**Task goal:** Only lines containing "source" are wanted from the data below. Copy those lines.

::: The input :::

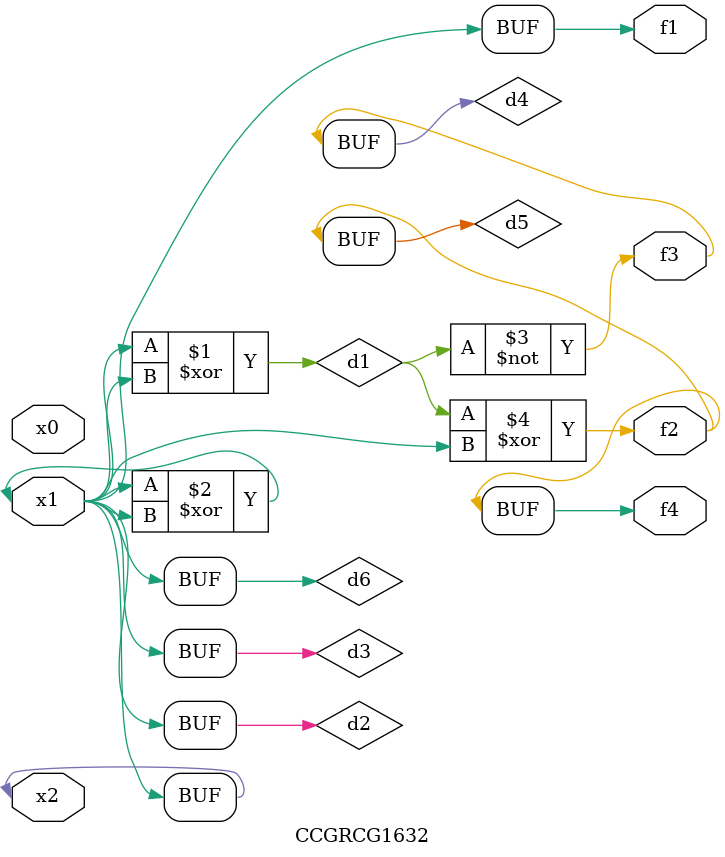
<source format=v>
module CCGRCG1632(
	input x0, x1, x2,
	output f1, f2, f3, f4
);

	wire d1, d2, d3, d4, d5, d6;

	xor (d1, x1, x2);
	buf (d2, x1, x2);
	xor (d3, x1, x2);
	nor (d4, d1);
	xor (d5, d1, d2);
	buf (d6, d2, d3);
	assign f1 = d6;
	assign f2 = d5;
	assign f3 = d4;
	assign f4 = d5;
endmodule

</source>
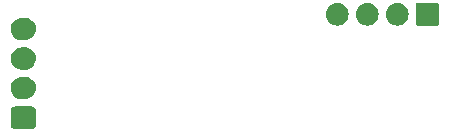
<source format=gbs>
G04 #@! TF.GenerationSoftware,KiCad,Pcbnew,7.0.2*
G04 #@! TF.CreationDate,2023-05-31T21:51:21+09:00*
G04 #@! TF.ProjectId,sync,73796e63-2e6b-4696-9361-645f70636258,rev?*
G04 #@! TF.SameCoordinates,PX3473bc0PY4c4b400*
G04 #@! TF.FileFunction,Soldermask,Bot*
G04 #@! TF.FilePolarity,Negative*
%FSLAX46Y46*%
G04 Gerber Fmt 4.6, Leading zero omitted, Abs format (unit mm)*
G04 Created by KiCad (PCBNEW 7.0.2) date 2023-05-31 21:51:21*
%MOMM*%
%LPD*%
G01*
G04 APERTURE LIST*
G04 APERTURE END LIST*
G36*
X8424868Y7185450D02*
G01*
X8430586Y7182655D01*
X8432962Y7182278D01*
X8470987Y7162904D01*
X8528377Y7134847D01*
X8609847Y7053377D01*
X8637907Y6995980D01*
X8657276Y6957966D01*
X8657652Y6955592D01*
X8660450Y6949868D01*
X8675000Y6850000D01*
X8675000Y5650000D01*
X8660450Y5550132D01*
X8657652Y5544411D01*
X8657277Y5542038D01*
X8637926Y5504061D01*
X8609847Y5446623D01*
X8528377Y5365153D01*
X8470955Y5337081D01*
X8432965Y5317724D01*
X8430591Y5317349D01*
X8424868Y5314550D01*
X8325000Y5300000D01*
X6875000Y5300000D01*
X6775132Y5314550D01*
X6769410Y5317348D01*
X6767037Y5317723D01*
X6729035Y5337086D01*
X6671623Y5365153D01*
X6590153Y5446623D01*
X6562104Y5503997D01*
X6542723Y5542035D01*
X6542346Y5544412D01*
X6539550Y5550132D01*
X6525000Y5650000D01*
X6525000Y6850000D01*
X6539550Y6949868D01*
X6542345Y6955587D01*
X6542722Y6957963D01*
X6562108Y6996013D01*
X6590153Y7053377D01*
X6671623Y7134847D01*
X6728971Y7162884D01*
X6767034Y7182277D01*
X6769411Y7182654D01*
X6775132Y7185450D01*
X6875000Y7200000D01*
X8325000Y7200000D01*
X8424868Y7185450D01*
G37*
G36*
X7821110Y9695126D02*
G01*
X8009395Y9656432D01*
X8186037Y9580629D01*
X8343804Y9470820D01*
X8476237Y9331501D01*
X8577914Y9168374D01*
X8644673Y8988120D01*
X8673781Y8798117D01*
X8664045Y8606144D01*
X8615865Y8420060D01*
X8531212Y8247484D01*
X8413553Y8095481D01*
X8267705Y7970275D01*
X8099638Y7876990D01*
X7916234Y7819447D01*
X7725000Y7800000D01*
X7722469Y7800000D01*
X7476271Y7800000D01*
X7475000Y7800000D01*
X7378890Y7804874D01*
X7190605Y7843568D01*
X7013963Y7919371D01*
X6856196Y8029180D01*
X6723763Y8168499D01*
X6622086Y8331626D01*
X6555327Y8511880D01*
X6526219Y8701883D01*
X6535955Y8893856D01*
X6584135Y9079940D01*
X6668788Y9252516D01*
X6786447Y9404519D01*
X6932295Y9529725D01*
X7100362Y9623010D01*
X7283766Y9680553D01*
X7475000Y9700000D01*
X7725000Y9700000D01*
X7821110Y9695126D01*
G37*
G36*
X7821110Y12195126D02*
G01*
X8009395Y12156432D01*
X8186037Y12080629D01*
X8343804Y11970820D01*
X8476237Y11831501D01*
X8577914Y11668374D01*
X8644673Y11488120D01*
X8673781Y11298117D01*
X8664045Y11106144D01*
X8615865Y10920060D01*
X8531212Y10747484D01*
X8413553Y10595481D01*
X8267705Y10470275D01*
X8099638Y10376990D01*
X7916234Y10319447D01*
X7725000Y10300000D01*
X7722469Y10300000D01*
X7476271Y10300000D01*
X7475000Y10300000D01*
X7378890Y10304874D01*
X7190605Y10343568D01*
X7013963Y10419371D01*
X6856196Y10529180D01*
X6723763Y10668499D01*
X6622086Y10831626D01*
X6555327Y11011880D01*
X6526219Y11201883D01*
X6535955Y11393856D01*
X6584135Y11579940D01*
X6668788Y11752516D01*
X6786447Y11904519D01*
X6932295Y12029725D01*
X7100362Y12123010D01*
X7283766Y12180553D01*
X7475000Y12200000D01*
X7725000Y12200000D01*
X7821110Y12195126D01*
G37*
G36*
X7821110Y14695126D02*
G01*
X8009395Y14656432D01*
X8186037Y14580629D01*
X8343804Y14470820D01*
X8476237Y14331501D01*
X8577914Y14168374D01*
X8644673Y13988120D01*
X8673781Y13798117D01*
X8664045Y13606144D01*
X8615865Y13420060D01*
X8531212Y13247484D01*
X8413553Y13095481D01*
X8267705Y12970275D01*
X8099638Y12876990D01*
X7916234Y12819447D01*
X7725000Y12800000D01*
X7722469Y12800000D01*
X7476271Y12800000D01*
X7475000Y12800000D01*
X7378890Y12804874D01*
X7190605Y12843568D01*
X7013963Y12919371D01*
X6856196Y13029180D01*
X6723763Y13168499D01*
X6622086Y13331626D01*
X6555327Y13511880D01*
X6526219Y13701883D01*
X6535955Y13893856D01*
X6584135Y14079940D01*
X6668788Y14252516D01*
X6786447Y14404519D01*
X6932295Y14529725D01*
X7100362Y14623010D01*
X7283766Y14680553D01*
X7475000Y14700000D01*
X7725000Y14700000D01*
X7821110Y14695126D01*
G37*
G36*
X34365336Y15931746D02*
G01*
X34543549Y15877686D01*
X34707792Y15789896D01*
X34851751Y15671751D01*
X34969896Y15527792D01*
X35057686Y15363549D01*
X35111746Y15185336D01*
X35130000Y15000000D01*
X35111746Y14814664D01*
X35057686Y14636451D01*
X34969896Y14472208D01*
X34851751Y14328249D01*
X34707792Y14210104D01*
X34543549Y14122314D01*
X34365336Y14068254D01*
X34180000Y14050000D01*
X33994664Y14068254D01*
X33816451Y14122314D01*
X33652208Y14210104D01*
X33508249Y14328249D01*
X33390104Y14472208D01*
X33302314Y14636451D01*
X33248254Y14814664D01*
X33230000Y15000000D01*
X33248254Y15185336D01*
X33302314Y15363549D01*
X33390104Y15527792D01*
X33508249Y15671751D01*
X33652208Y15789896D01*
X33816451Y15877686D01*
X33994664Y15931746D01*
X34180000Y15950000D01*
X34365336Y15931746D01*
G37*
G36*
X36905336Y15931746D02*
G01*
X37083549Y15877686D01*
X37247792Y15789896D01*
X37391751Y15671751D01*
X37509896Y15527792D01*
X37597686Y15363549D01*
X37651746Y15185336D01*
X37670000Y15000000D01*
X37651746Y14814664D01*
X37597686Y14636451D01*
X37509896Y14472208D01*
X37391751Y14328249D01*
X37247792Y14210104D01*
X37083549Y14122314D01*
X36905336Y14068254D01*
X36720000Y14050000D01*
X36534664Y14068254D01*
X36356451Y14122314D01*
X36192208Y14210104D01*
X36048249Y14328249D01*
X35930104Y14472208D01*
X35842314Y14636451D01*
X35788254Y14814664D01*
X35770000Y15000000D01*
X35788254Y15185336D01*
X35842314Y15363549D01*
X35930104Y15527792D01*
X36048249Y15671751D01*
X36192208Y15789896D01*
X36356451Y15877686D01*
X36534664Y15931746D01*
X36720000Y15950000D01*
X36905336Y15931746D01*
G37*
G36*
X39445336Y15931746D02*
G01*
X39623549Y15877686D01*
X39787792Y15789896D01*
X39931751Y15671751D01*
X40049896Y15527792D01*
X40137686Y15363549D01*
X40191746Y15185336D01*
X40210000Y15000000D01*
X40191746Y14814664D01*
X40137686Y14636451D01*
X40049896Y14472208D01*
X39931751Y14328249D01*
X39787792Y14210104D01*
X39623549Y14122314D01*
X39445336Y14068254D01*
X39260000Y14050000D01*
X39074664Y14068254D01*
X38896451Y14122314D01*
X38732208Y14210104D01*
X38588249Y14328249D01*
X38470104Y14472208D01*
X38382314Y14636451D01*
X38328254Y14814664D01*
X38310000Y15000000D01*
X38328254Y15185336D01*
X38382314Y15363549D01*
X38470104Y15527792D01*
X38588249Y15671751D01*
X38732208Y15789896D01*
X38896451Y15877686D01*
X39074664Y15931746D01*
X39260000Y15950000D01*
X39445336Y15931746D01*
G37*
G36*
X42688268Y15942388D02*
G01*
X42720711Y15920711D01*
X42742388Y15888268D01*
X42750000Y15850000D01*
X42750000Y14150000D01*
X42742388Y14111732D01*
X42720711Y14079289D01*
X42688268Y14057612D01*
X42650000Y14050000D01*
X40950000Y14050000D01*
X40911732Y14057612D01*
X40879289Y14079289D01*
X40857612Y14111732D01*
X40850000Y14150000D01*
X40850000Y15850000D01*
X40857612Y15888268D01*
X40879289Y15920711D01*
X40911732Y15942388D01*
X40950000Y15950000D01*
X42650000Y15950000D01*
X42688268Y15942388D01*
G37*
M02*

</source>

:::

**Exercise answer:**
<source format=v>
</source>
<source format=gbs>
</source>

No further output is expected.